* INPUT:
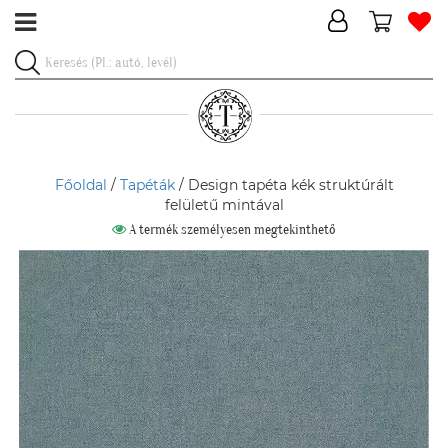
Főoldal
/
Tapéták
/ Design tapéta kék struktúrált
felületű mintával
A termék személyesen megtekinthető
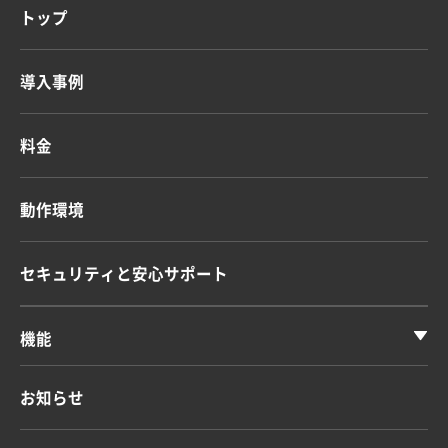
トップ
導入事例
料金
動作環境
セキュリティと安心サポート
機能
お知らせ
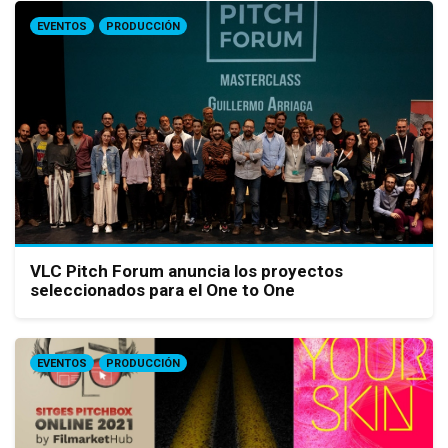
EVENTOS
PRODUCCIÓN
VLC Pitch Forum anuncia los proyectos
seleccionados para el One to One
EVENTOS
PRODUCCIÓN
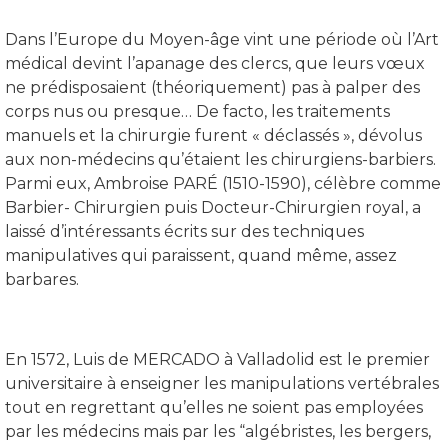
Dans l’Europe du Moyen-âge vint une période où l’Art
médical devint l’apanage des clercs, que leurs vœux
ne prédisposaient (théoriquement) pas à palper des
corps nus ou presque… De facto, les traitements
manuels et la chirurgie furent « déclassés », dévolus
aux non-médecins qu’étaient les chirurgiens-barbiers.
Parmi eux, Ambroise PARÉ (1510-1590), célèbre comme
Barbier- Chirurgien puis Docteur-Chirurgien royal, a
laissé d’intéressants écrits sur des techniques
manipulatives qui paraissent, quand même, assez
barbares.
En 1572, Luis de MERCADO à Valladolid est le premier
universitaire à enseigner les manipulations vertébrales
tout en regrettant qu’elles ne soient pas employées
par les médecins mais par les “algébristes, les bergers,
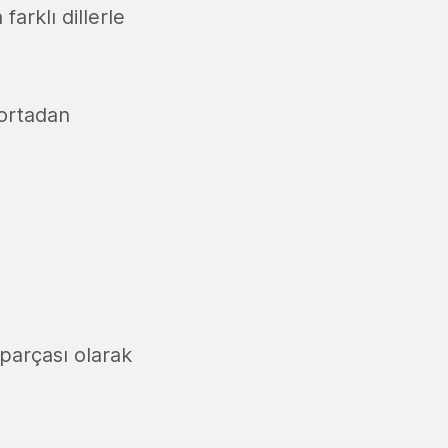
arklı dillerle
 ortadan
 parçası olarak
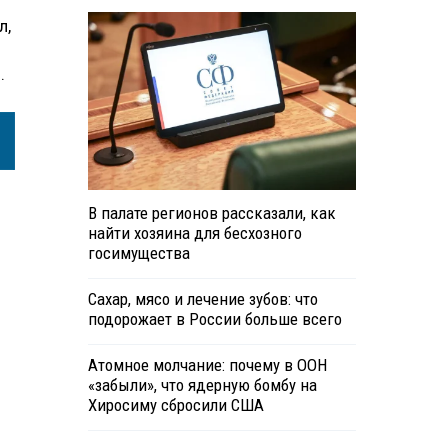
л,
.
В палате регионов рассказали, как
найти хозяина для бесхозного
госимущества
Сахар, мясо и лечение зубов: что
подорожает в России больше всего
Атомное молчание: почему в ООН
«забыли», что ядерную бомбу на
Хиросиму сбросили США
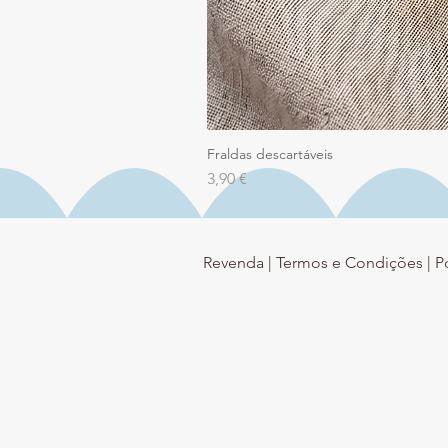
Fraldas descartáveis
Preço
3,90 €
Revenda |
Termos e Condições |
P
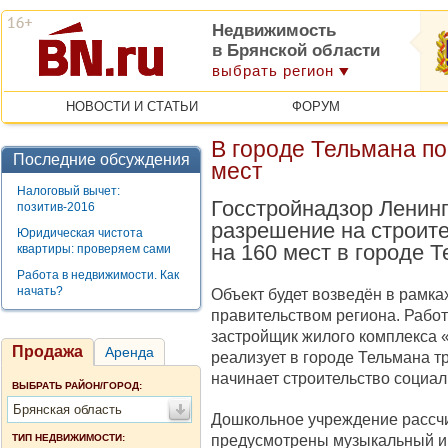
Недвижимость
в Брянской области
выбрать регион
НОВОСТИ И СТАТЬИ
ФОРУМ
В городе Тельмана по
Последние обсуждения
мест
Налоговый вычет:
Госстройнадзор Ленин
позитив-2016
разрешение на строите
Юридическая чистота
на 160 мест в городе 
квартиры: проверяем сами
Работа в недвижимости. Как
начать?
Объект будет возведён в рамк
правительством региона. Рабо
застройщик жилого комплекса 
Продажа
Аренда
реализует в городе Тельмана т
начинает строительство социал
ВЫБРАТЬ РАЙОН/ГОРОД:
Брянская область
Дошкольное учреждение рассчит
предусмотрены музыкальный и 
ТИП НЕДВИЖИМОСТИ:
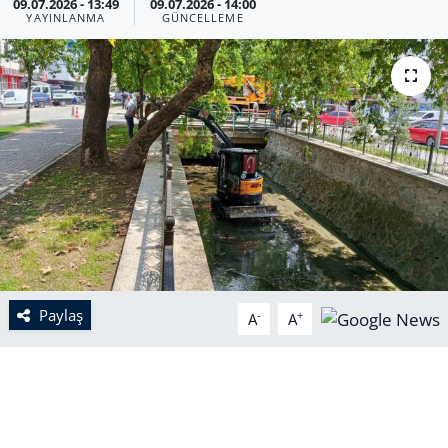
09.07.2026 - 13:49
09.07.2026 - 14:00
YAYINLANMA
GÜNCELLEME
Paylaş
-
+
A
A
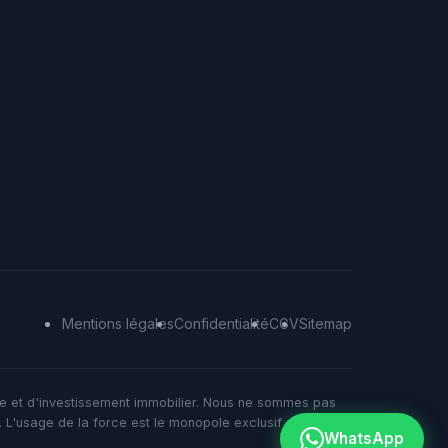
Mentions légales
Confidentialité
CGV
Sitemap
ue et d'investissement immobilier. Nous ne sommes pas
 L'usage de la force est le monopole exclusif de l'État.
WhatsApp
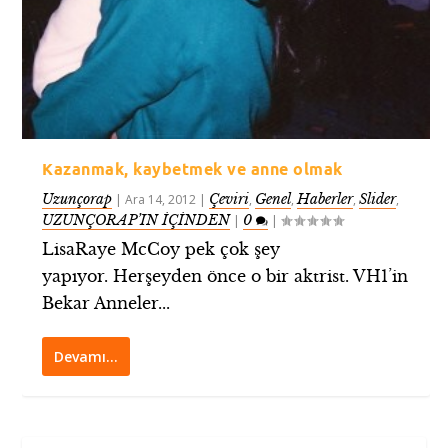
Kazanmak, kaybetmek ve anne olmak
Uzunçorap
Çeviri
Genel
Haberler
Slider
|
Ara 14, 2012
|
,
,
,
,
UZUNÇORAP’IN İÇİNDEN
0
|
|
LisaRaye McCoy pek çok şey
yapıyor. Herşeyden önce o bir aktrist. VH1’in
Bekar Anneler...
Devamı…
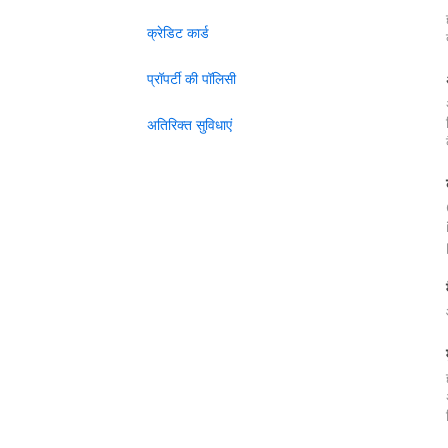
क्रेडिट कार्ड
प्रॉपर्टी की पॉलिसी
अतिरिक्त सुविधाएं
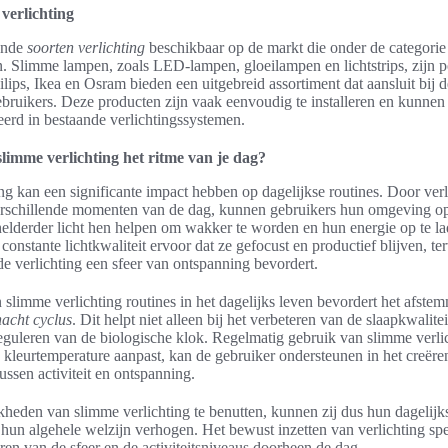
verlichting
lende
soorten verlichting
beschikbaar op de markt die onder de categori
en. Slimme lampen, zoals LED-lampen, gloeilampen en lichtstrips, zijn p
lips, Ikea en Osram bieden een uitgebreid assortiment dat aansluit bij d
bruikers. Deze producten zijn vaak eenvoudig te installeren en kunnen
erd in bestaande verlichtingssystemen.
limme verlichting het ritme van je dag?
ng kan een significante impact hebben op dagelijkse routines. Door verl
erschillende momenten van de dag, kunnen gebruikers hun omgeving opt
elderder licht hen helpen om wakker te worden en hun energie op te 
constante lichtkwaliteit ervoor dat ze gefocust en productief blijven, te
 verlichting een sfeer van ontspanning bevordert.
n slimme verlichting routines in het dagelijks leven bevordert het afst
acht cyclus
. Dit helpt niet alleen bij het verbeteren van de slaapkwalite
reguleren van de biologische klok. Regelmatig gebruik van slimme verli
en kleurtemperature aanpast, kan de gebruiker ondersteunen in het creër
ussen activiteit en ontspanning.
heden van slimme verlichting te benutten, kunnen zij dus hun dagelijks
 hun algehele welzijn verhogen. Het bewust inzetten van verlichting spe
eren van de sfeer en de activiteitsniveaus doorheen de dag.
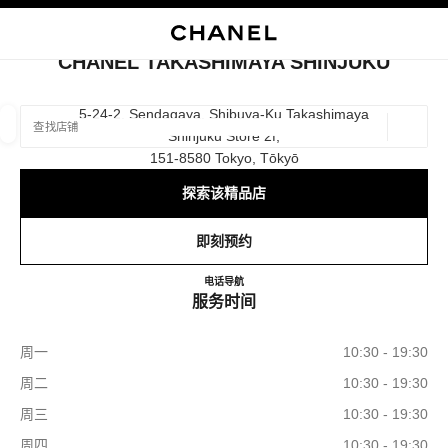
启用高对比
关闭精品店卡片 CHANEL TAKASHIMAYA SHINJUKU
CHANEL TAKASHIMAYA SHINJUKU
查找销售店铺
5-24-2, Sendagaya, Shibuya-Ku Takashimaya
Shinjuku Store 2f,
地理位
相关建议会显示在此搜索栏下方
0 有相关建议
151-8580 Tokyo, Tōkyō
探索该精品店
精品
眼镜
腕表与高级珠宝
香水与美容品
筛选结果依据：
筛选条件
即刻预约
CHANEL TAKASHIMAYA SH
电话
0120-552-735
导航
服务时间
周一
10:30 - 19:30
周二
10:30 - 19:30
周三
10:30 - 19:30
周四
10:30 - 19:30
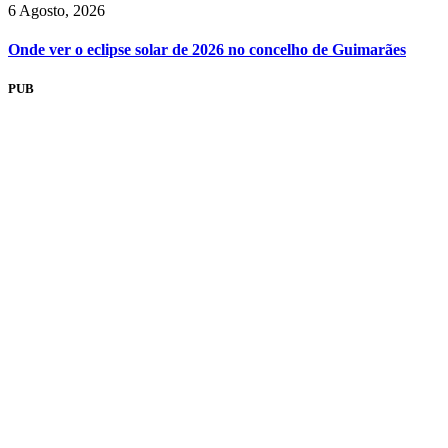
6 Agosto, 2026
Onde ver o eclipse solar de 2026 no concelho de Guimarães
PUB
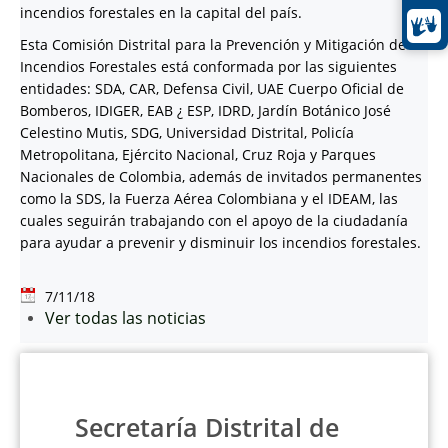
incendios forestales en la capital del país.
Esta Comisión Distrital para la Prevención y Mitigación de
Incendios Forestales está conformada por las siguientes
entidades: SDA, CAR, Defensa Civil, UAE Cuerpo Oficial de
Bomberos, IDIGER, EAB ¿ ESP, IDRD, Jardín Botánico José
Celestino Mutis, SDG, Universidad Distrital, Policía
Metropolitana, Ejército Nacional, Cruz Roja y Parques
Nacionales de Colombia, además de invitados permanentes
como la SDS, la Fuerza Aérea Colombiana y el IDEAM, las
cuales seguirán trabajando con el apoyo de la ciudadanía
para ayudar a prevenir y disminuir los incendios forestales.
7/11/18
Ver todas las noticias
Secretaría Distrital de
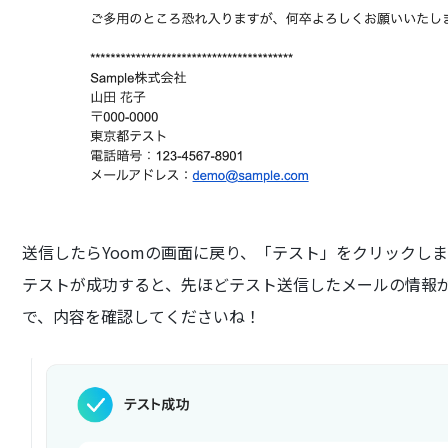
送信したらYoomの画面に戻り、「テスト」をクリックし
テストが成功すると、先ほどテスト送信したメールの情報
で、内容を確認してくださいね！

* TASK TO COMPLETE:
Every line of the listing above is to be repeated exactly, with its pictures left out.

* SOLUTION TO THE EXERCISE:
Főoldal
/
Tapéták
/ Design tapéta kék struktúrált
felületű mintával
A termék személyesen megtekinthető
トップ
導入事例
料金
動作環境
セキュリティと安心サポート
機能
お知らせ
EVENTOS
PRODUCCIÓN
VLC Pitch Forum anuncia los proyectos
seleccionados para el One to One
EVENTOS
PRODUCCIÓN
Dans l’Europe du Moyen-âge vint une période où l’Art
médical devint l’apanage des clercs, que leurs vœux
ne prédisposaient (théoriquement) pas à palper des
corps nus ou presque… De facto, les traitements
manuels et la chirurgie furent « déclassés », dévolus
aux non-médecins qu’étaient les chirurgiens-barbiers.
Parmi eux, Ambroise PARÉ (1510-1590), célèbre comme
Barbier- Chirurgien puis Docteur-Chirurgien royal, a
laissé d’intéressants écrits sur des techniques
manipulatives qui paraissent, quand même, assez
barbares.
En 1572, Luis de MERCADO à Valladolid est le premier
universitaire à enseigner les manipulations vertébrales
tout en regrettant qu’elles ne soient pas employées
par les médecins mais par les “algébristes, les bergers,
arklı dillerle
 ortadan
 parçası olarak
л,
.
В палате регионов рассказали, как
найти хозяина для бесхозного
госимущества
Сахар, мясо и лечение зубов: что
подорожает в России больше всего
Атомное молчание: почему в ООН
«забыли», что ядерную бомбу на
Хиросиму сбросили США
Fraldas descartáveis
Preço
3,90 €
Revenda |
Termos e Condições |
P
Недвижимость
в Брянской области
выбрать регион
НОВОСТИ И СТАТЬИ
ФОРУМ
В городе Тельмана по
Последние обсуждения
мест
Налоговый вычет:
Госстройнадзор Ленин
позитив-2016
разрешение на строите
Юридическая чистота
на 160 мест в городе 
квартиры: проверяем сами
Работа в недвижимости. Как
начать?
Объект будет возведён в рамк
правительством региона. Рабо
застройщик жилого комплекса 
Продажа
Аренда
реализует в городе Тельмана т
начинает строительство социал
ВЫБРАТЬ РАЙОН/ГОРОД:
Брянская область
Дошкольное учреждение рассчит
предусмотрены музыкальный и 
ТИП НЕДВИЖИМОСТИ:
09.07.2026 - 13:49
09.07.2026 - 14:00
YAYINLANMA
GÜNCELLEME
Paylaş
-
+
A
A
Mentions légales
Confidentialité
CGV
Sitemap
ue et d'investissement immobilier. Nous ne sommes pas
 L'usage de la force est le monopole exclusif de l'État.
WhatsApp
Kazanmak, kaybetmek ve anne olmak
Uzunçorap
Çeviri
Genel
Haberler
Slider
|
Ara 14, 2012
|
,
,
,
,
UZUNÇORAP’IN İÇİNDEN
0
|
|
LisaRaye McCoy pek çok şey
yapıyor. Herşeyden önce o bir aktrist. VH1’in
Bekar Anneler...
Devamı…
क्रेडिट कार्ड
प्रॉपर्टी की पॉलिसी
अतिरिक्त सुविधाएं
verlichting
lende
soorten verlichting
beschikbaar op de markt die onder de categori
en. Slimme lampen, zoals LED-lampen, gloeilampen en lichtstrips, zijn p
lips, Ikea en Osram bieden een uitgebreid assortiment dat aansluit bij d
bruikers. Deze producten zijn vaak eenvoudig te installeren en kunnen
erd in bestaande verlichtingssystemen.
limme verlichting het ritme van je dag?
ng kan een significante impact hebben op dagelijkse routines. Door verl
erschillende momenten van de dag, kunnen gebruikers hun omgeving opt
elderder licht hen helpen om wakker te worden en hun energie op te 
constante lichtkwaliteit ervoor dat ze gefocust en productief blijven, te
 verlichting een sfeer van ontspanning bevordert.
n slimme verlichting routines in het dagelijks leven bevordert het afst
acht cyclus
. Dit helpt niet alleen bij het verbeteren van de slaapkwalite
reguleren van de biologische klok. Regelmatig gebruik van slimme verli
en kleurtemperature aanpast, kan de gebruiker ondersteunen in het creër
ussen activiteit en ontspanning.
heden van slimme verlichting te benutten, kunnen zij dus hun dagelijks
 hun algehele welzijn verhogen. Het bewust inzetten van verlichting spe
eren van de sfeer en de activiteitsniveaus doorheen de dag.
启用高对比
关闭精品店卡片 CHANEL TAKASHIMAYA SHINJUKU
CHANEL TAKASHIMAYA SHINJUKU
查找销售店铺
5-24-2, Sendagaya, Shibuya-Ku Takashimaya
Shinjuku Store 2f,
地理位
相关建议会显示在此搜索栏下方
0 有相关建议
151-8580 Tokyo, Tōkyō
探索该精品店
精品
眼镜
腕表与高级珠宝
香水与美容品
筛选结果依据：
筛选条件
即刻预约
CHANEL TAKASHIMAYA SH
电话
0120-552-735
导航
服务时间
周一
10:30 - 19:30
周二
10:30 - 19:30
周三
10:30 - 19:30
周四
10:30 - 19:30
6 Agosto, 2026
Onde ver o eclipse solar de 2026 no concelho de Guimarães
PUB
incendios forestales en la capital del país.
Esta Comisión Distrital para la Prevención y Mitigación de
Incendios Forestales está conformada por las siguientes
entidades: SDA, CAR, Defensa Civil, UAE Cuerpo Oficial de
Bomberos, IDIGER, EAB ¿ ESP, IDRD, Jardín Botánico José
Celestino Mutis, SDG, Universidad Distrital, Policía
Metropolitana, Ejército Nacional, Cruz Roja y Parques
Nacionales de Colombia, además de invitados permanentes
como la SDS, la Fuerza Aérea Colombiana y el IDEAM, las
cuales seguirán trabajando con el apoyo de la ciudadanía
para ayudar a prevenir y disminuir los incendios forestales.
7/11/18
Ver todas las noticias
Secretaría Distrital de
送信したらYoomの画面に戻り、「テスト」をクリックし
テストが成功すると、先ほどテスト送信したメールの情報
で、内容を確認してくださいね！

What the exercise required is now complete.